WHAT YOU ARE ASKED TO DO >> Could you restate, exactly and with nothing added, the lines from the start of the data through the line that holds "Depending on humidity", leaving the pictures out?

Dataset entries >>
########################################
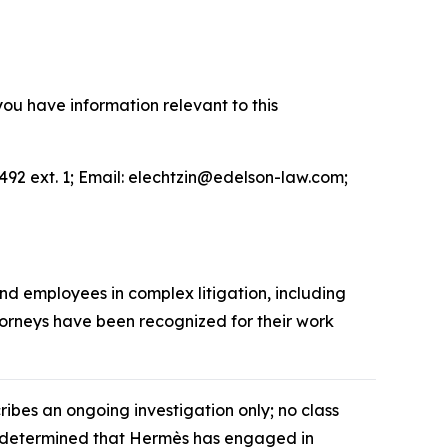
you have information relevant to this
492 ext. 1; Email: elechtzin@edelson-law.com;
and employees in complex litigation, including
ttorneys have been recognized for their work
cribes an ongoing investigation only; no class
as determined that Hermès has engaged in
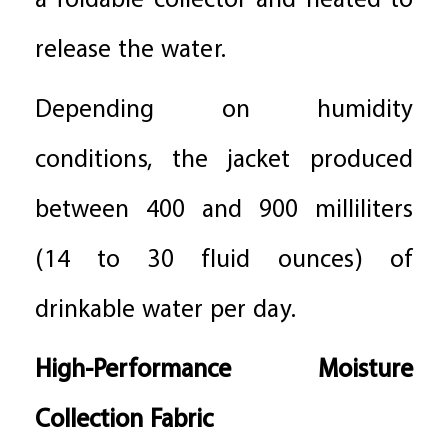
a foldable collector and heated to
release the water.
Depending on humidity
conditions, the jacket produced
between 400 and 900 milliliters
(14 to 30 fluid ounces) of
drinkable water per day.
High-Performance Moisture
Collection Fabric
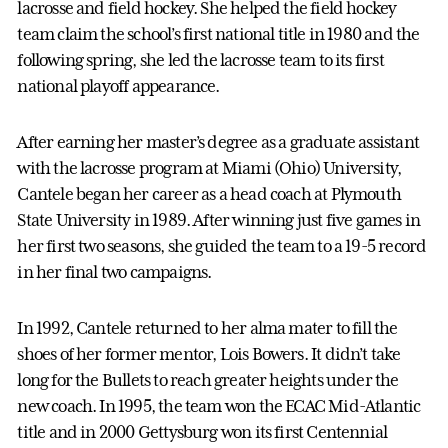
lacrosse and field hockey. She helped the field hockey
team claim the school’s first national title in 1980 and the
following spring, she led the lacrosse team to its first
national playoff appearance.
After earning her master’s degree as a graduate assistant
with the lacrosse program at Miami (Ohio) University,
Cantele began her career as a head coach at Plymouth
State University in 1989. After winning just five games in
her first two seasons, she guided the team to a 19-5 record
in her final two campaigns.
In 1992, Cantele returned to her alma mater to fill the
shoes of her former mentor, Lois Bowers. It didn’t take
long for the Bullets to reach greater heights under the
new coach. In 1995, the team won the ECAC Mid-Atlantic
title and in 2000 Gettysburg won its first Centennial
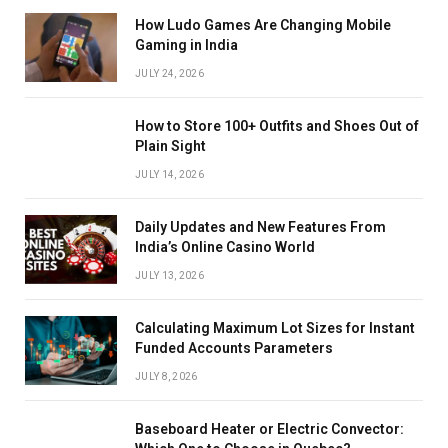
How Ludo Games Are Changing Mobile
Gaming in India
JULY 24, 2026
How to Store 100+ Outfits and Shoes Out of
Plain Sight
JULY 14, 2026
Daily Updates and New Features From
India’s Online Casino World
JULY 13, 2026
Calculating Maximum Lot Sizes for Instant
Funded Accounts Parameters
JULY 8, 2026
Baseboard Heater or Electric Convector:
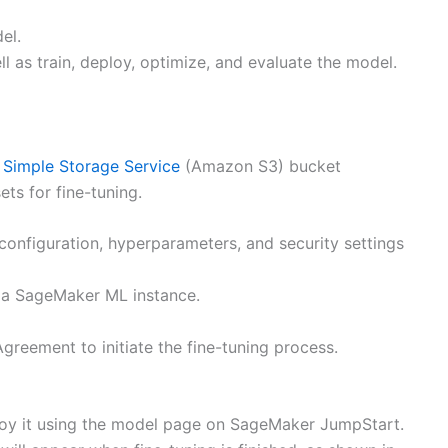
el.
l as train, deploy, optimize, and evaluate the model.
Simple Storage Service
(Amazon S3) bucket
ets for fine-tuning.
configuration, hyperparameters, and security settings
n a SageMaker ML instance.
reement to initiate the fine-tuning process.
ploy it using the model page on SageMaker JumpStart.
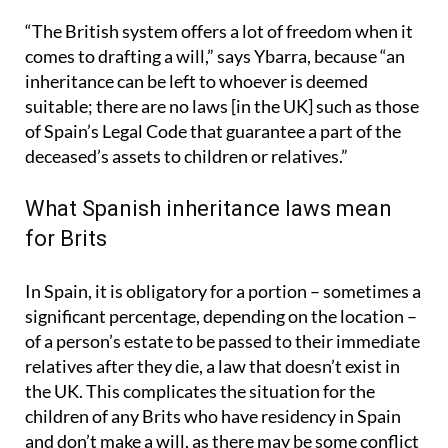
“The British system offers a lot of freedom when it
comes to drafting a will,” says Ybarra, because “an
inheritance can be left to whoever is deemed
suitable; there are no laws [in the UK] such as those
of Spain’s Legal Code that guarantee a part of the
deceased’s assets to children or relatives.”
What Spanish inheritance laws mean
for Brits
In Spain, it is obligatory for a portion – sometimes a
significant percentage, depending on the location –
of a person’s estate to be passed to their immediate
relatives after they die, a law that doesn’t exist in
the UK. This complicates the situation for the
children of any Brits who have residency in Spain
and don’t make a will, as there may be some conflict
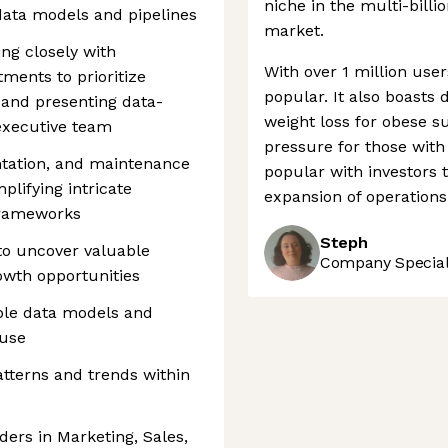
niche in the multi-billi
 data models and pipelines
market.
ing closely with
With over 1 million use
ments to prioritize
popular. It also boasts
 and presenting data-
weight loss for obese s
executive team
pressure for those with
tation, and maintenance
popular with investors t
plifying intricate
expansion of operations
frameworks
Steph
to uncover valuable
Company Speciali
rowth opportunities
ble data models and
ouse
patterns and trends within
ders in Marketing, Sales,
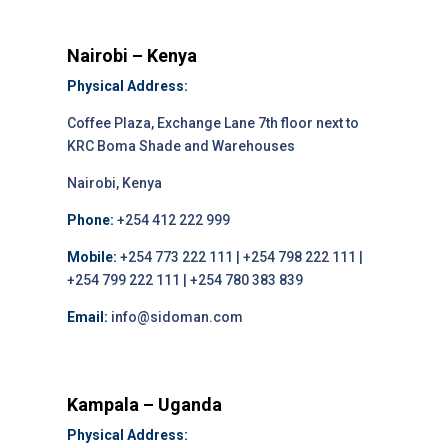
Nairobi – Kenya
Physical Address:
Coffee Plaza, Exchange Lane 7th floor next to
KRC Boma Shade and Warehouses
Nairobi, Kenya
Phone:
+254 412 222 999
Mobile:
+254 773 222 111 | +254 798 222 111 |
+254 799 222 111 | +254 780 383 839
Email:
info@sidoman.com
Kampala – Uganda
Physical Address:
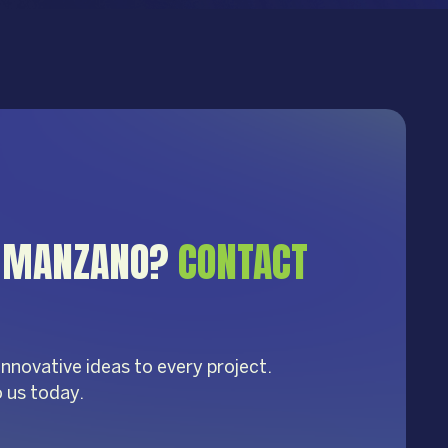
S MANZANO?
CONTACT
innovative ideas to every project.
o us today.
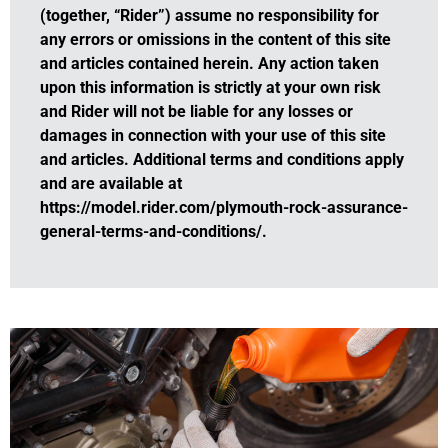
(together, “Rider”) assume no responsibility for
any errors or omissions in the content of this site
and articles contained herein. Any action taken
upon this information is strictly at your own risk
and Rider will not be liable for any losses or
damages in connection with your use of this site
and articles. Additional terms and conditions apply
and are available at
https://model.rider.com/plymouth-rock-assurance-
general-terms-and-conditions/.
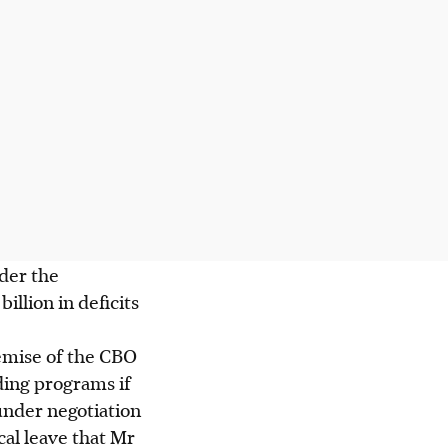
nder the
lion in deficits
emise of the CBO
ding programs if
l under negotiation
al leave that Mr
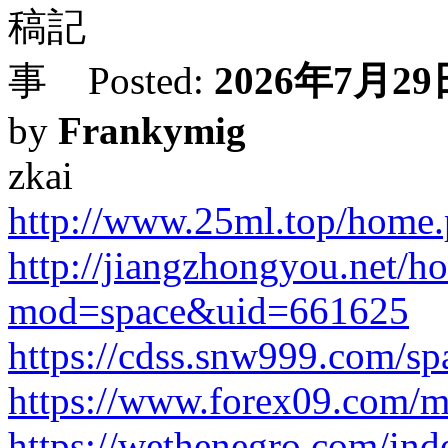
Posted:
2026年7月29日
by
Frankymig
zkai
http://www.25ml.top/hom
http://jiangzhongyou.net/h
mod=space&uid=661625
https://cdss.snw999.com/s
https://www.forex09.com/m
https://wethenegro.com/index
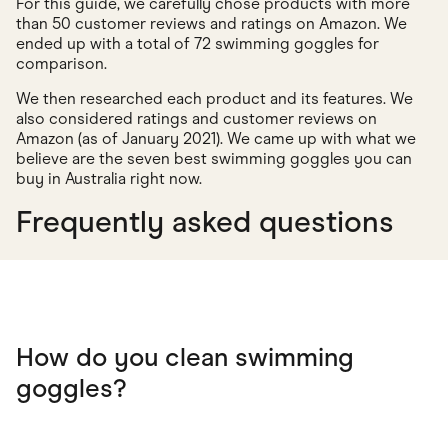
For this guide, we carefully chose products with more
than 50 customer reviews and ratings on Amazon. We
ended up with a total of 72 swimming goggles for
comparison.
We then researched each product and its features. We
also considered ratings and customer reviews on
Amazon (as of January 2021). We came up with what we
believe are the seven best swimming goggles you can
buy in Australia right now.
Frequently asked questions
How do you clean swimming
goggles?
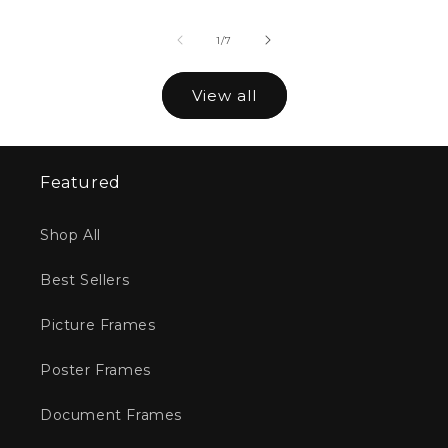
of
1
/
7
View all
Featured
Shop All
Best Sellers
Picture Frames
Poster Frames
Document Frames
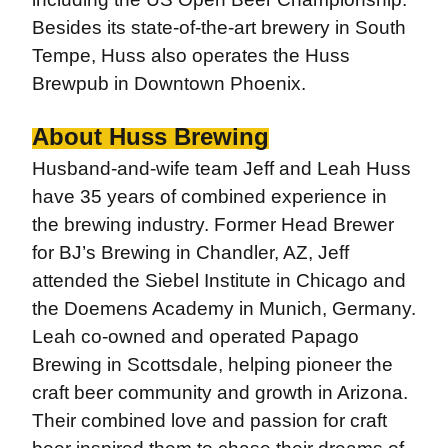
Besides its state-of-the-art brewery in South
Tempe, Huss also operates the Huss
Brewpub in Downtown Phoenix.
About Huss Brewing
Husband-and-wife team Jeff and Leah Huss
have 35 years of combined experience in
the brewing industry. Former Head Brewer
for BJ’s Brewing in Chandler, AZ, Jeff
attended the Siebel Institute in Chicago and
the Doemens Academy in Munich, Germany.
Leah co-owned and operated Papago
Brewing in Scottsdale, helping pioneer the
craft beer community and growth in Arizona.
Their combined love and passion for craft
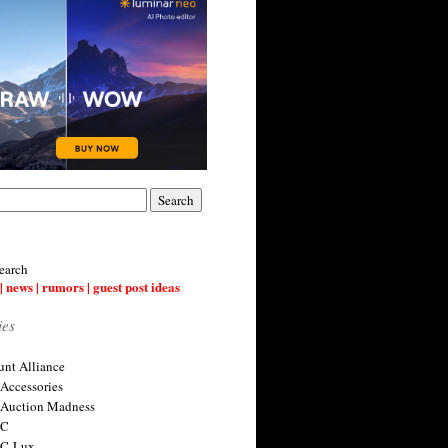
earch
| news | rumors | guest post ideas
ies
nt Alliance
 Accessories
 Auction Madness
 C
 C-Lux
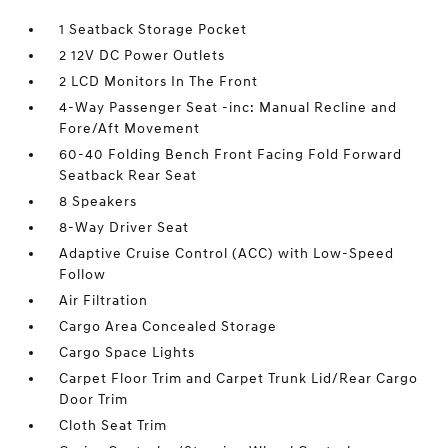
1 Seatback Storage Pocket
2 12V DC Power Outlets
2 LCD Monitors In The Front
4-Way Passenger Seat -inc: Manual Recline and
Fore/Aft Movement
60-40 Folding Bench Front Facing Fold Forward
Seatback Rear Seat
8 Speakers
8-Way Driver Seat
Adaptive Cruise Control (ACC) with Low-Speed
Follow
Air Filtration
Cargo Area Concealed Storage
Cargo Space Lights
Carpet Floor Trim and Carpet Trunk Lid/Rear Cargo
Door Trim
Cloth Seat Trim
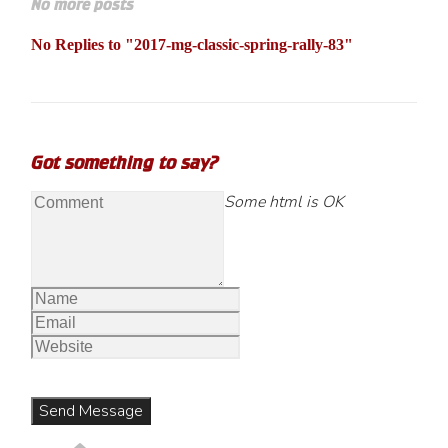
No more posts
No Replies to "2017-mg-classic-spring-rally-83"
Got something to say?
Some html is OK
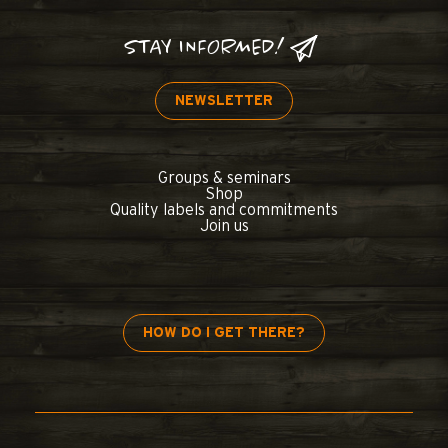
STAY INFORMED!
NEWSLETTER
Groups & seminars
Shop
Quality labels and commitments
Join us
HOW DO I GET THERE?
########################################
RESULT BELOW >>
you have information relevant to this
492 ext. 1; Email: elechtzin@edelson-law.com;
and employees in complex litigation, including
ttorneys have been recognized for their work
cribes an ongoing investigation only; no class
as determined that Hermès has engaged in
a foldable collector and heated to
release the water.
Depending on humidity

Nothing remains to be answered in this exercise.